[Given records — start]
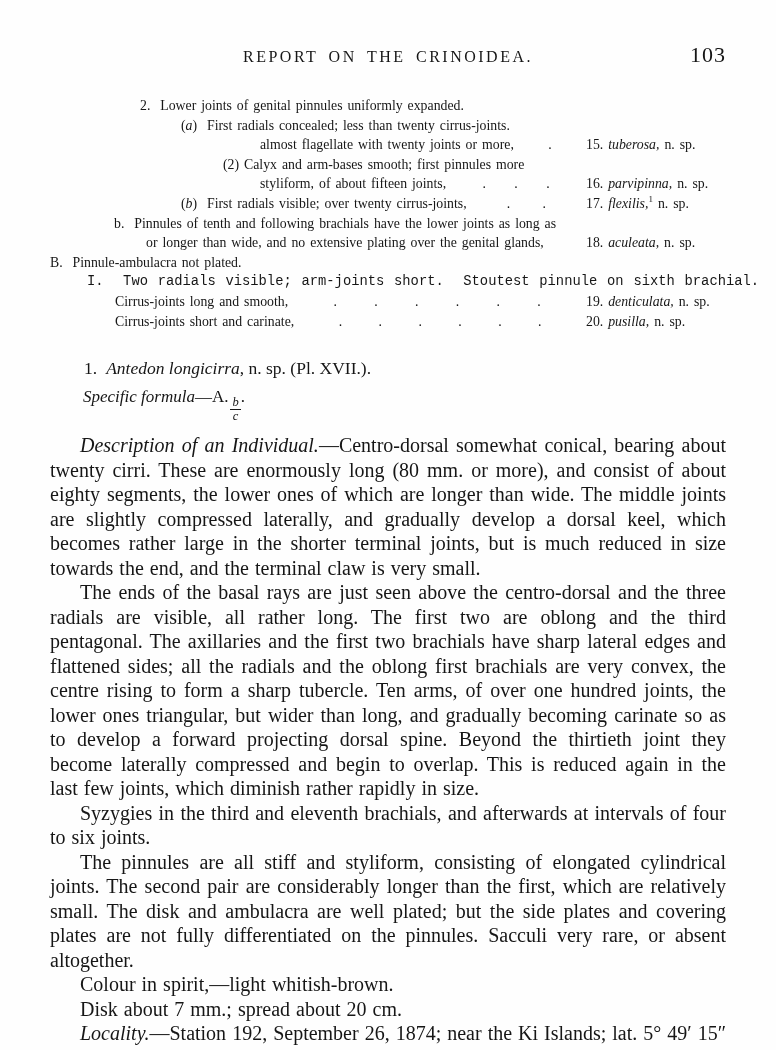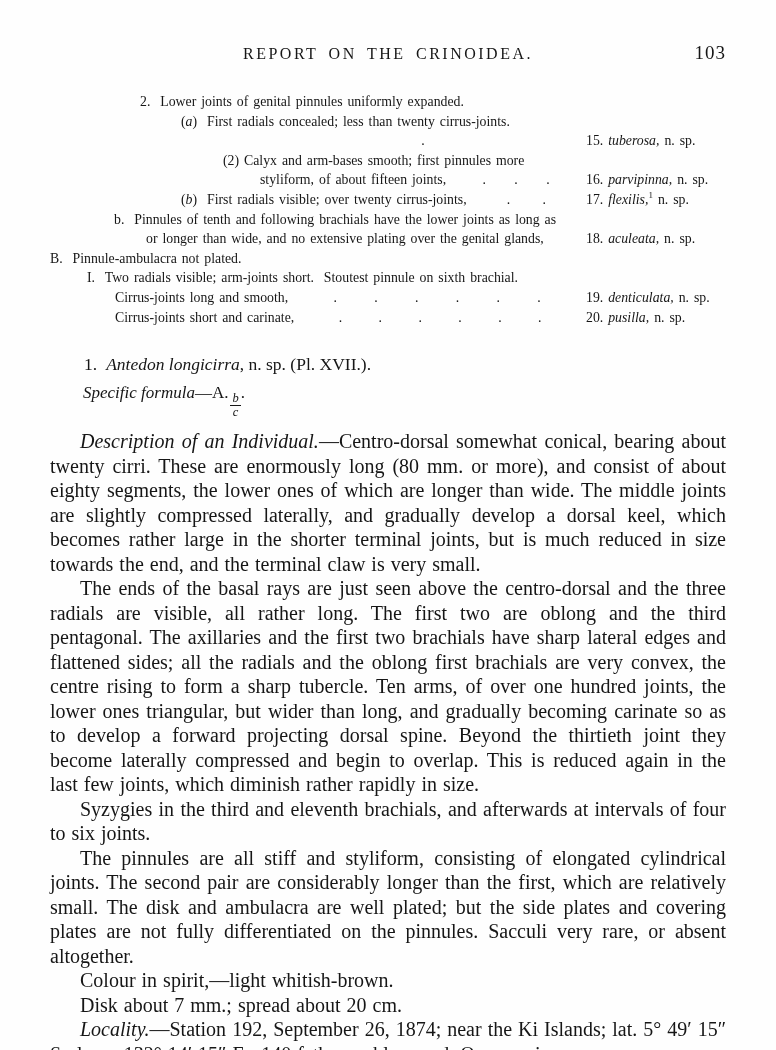--- a/index.html
+++ b/index.html
@@ -10,21 +10,21 @@
     padding: 42px 50px 0 50px;
     background: #fefefe;
     color: #161616;
     font-family: "Liberation Serif", "DejaVu Serif", serif;
     overflow: hidden;
   }
   
   .running-head { display: flex; align-items: baseline; }
   .head-side { width: 56px; flex: none; }
   .head-title { flex: 1; text-align: center; font-size: 16px; letter-spacing: 2.5px; word-spacing: 4px; }
-  .head-page { width: 56px; flex: none; text-align: right; font-size: 19px; letter-spacing: 1px; }
+  .head-page { width: 56px; flex: none; text-align: right; font-size: 22px; letter-spacing: 1px; }
 
   
   .key { margin-top: 28px; font-size: 13.8px; line-height: 19.6px; word-spacing: 1.5px; }
   .key-line { display: flex; align-items: baseline; }
   .key-text { flex: none; white-space: pre; }
   .key-leaders { flex: 1 1 0; min-width: 0; display: flex; justify-content: space-evenly; align-items: baseline; padding: 0 8px; overflow: hidden; }
   .key-leaders span { flex: none; }
   .key-species { flex: none; width: 140px; white-space: pre; }
   .key sup, .footnote sup { font-size: 9px; line-height: 0; }
 
@@ -55,20 +55,21 @@
   </header>
 
   <section class="key" id="key">
       <div class="key-line" style="padding-left: 90px;">
         <span class="key-text"><span>2.  Lower joints of genital pinnules uniformly expanded.</span></span>
       </div>
       <div class="key-line" style="padding-left: 131px;">
         <span class="key-text"><span>(</span><i>a</i><span>)  First radials concealed; less than twenty cirrus-joints.</span></span>
       </div>
       <div class="key-line" style="padding-left: 210px;">
+        <span class="key-text"><span>almost flagellate with twenty joints or more,</span></span>
         <span class="key-leaders">
           <span>.</span>
         </span>
         <span class="key-species"><span>15. </span><i>tuberosa,</i><span> n. sp.</span></span>
       </div>
       <div class="key-line" style="padding-left: 173px;">
         <span class="key-text"><span>(2) Calyx and arm-bases smooth; first pinnules more</span></span>
       </div>
       <div class="key-line" style="padding-left: 210px;">
         <span class="key-text"><span>styliform, of about fifteen joints,</span></span>
@@ -91,21 +92,21 @@
         <span class="key-text"><span>b.  Pinnules of tenth and following brachials have the lower joints as long as</span></span>
       </div>
       <div class="key-line" style="padding-left: 96px;">
         <span class="key-text"><span>or longer than wide, and no extensive plating over the genital glands,</span></span>
         <span class="key-leaders"></span>
         <span class="key-species"><span>18. </span><i>aculeata,</i><span> n. sp.</span></span>
       </div>
       <div class="key-line" style="padding-left: 0px;">
         <span class="key-text"><span>B.  Pinnule-ambulacra not plated.</span></span>
       </div>
-      <div class="key-line" style="padding-left: 37px;">
+      <div class="key-line" style="padding-left: 37px; font-family: Liberation Mono, monospace;">
         <span class="key-text"><span>I.  Two radials visible; arm-joints short.  Stoutest pinnule on sixth brachial.</span></span>
       </div>
       <div class="key-line" style="padding-left: 65px;">
         <span class="key-text"><span>Cirrus-joints long and smooth,</span></span>
         <span class="key-leaders">
           <span>.</span>
           <span>.</span>
           <span>.</span>
           <span>.</span>
           <span>.</span>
[Given records — finish]
* **Brief**
Where does the word "page" show up in the material? Copy out each line that has it.

* **Expected answer**
-  .head-page { width: 56px; flex: none; text-align: right; font-size: 19px; letter-spacing: 1px; }
+  .head-page { width: 56px; flex: none; text-align: right; font-size: 22px; letter-spacing: 1px; }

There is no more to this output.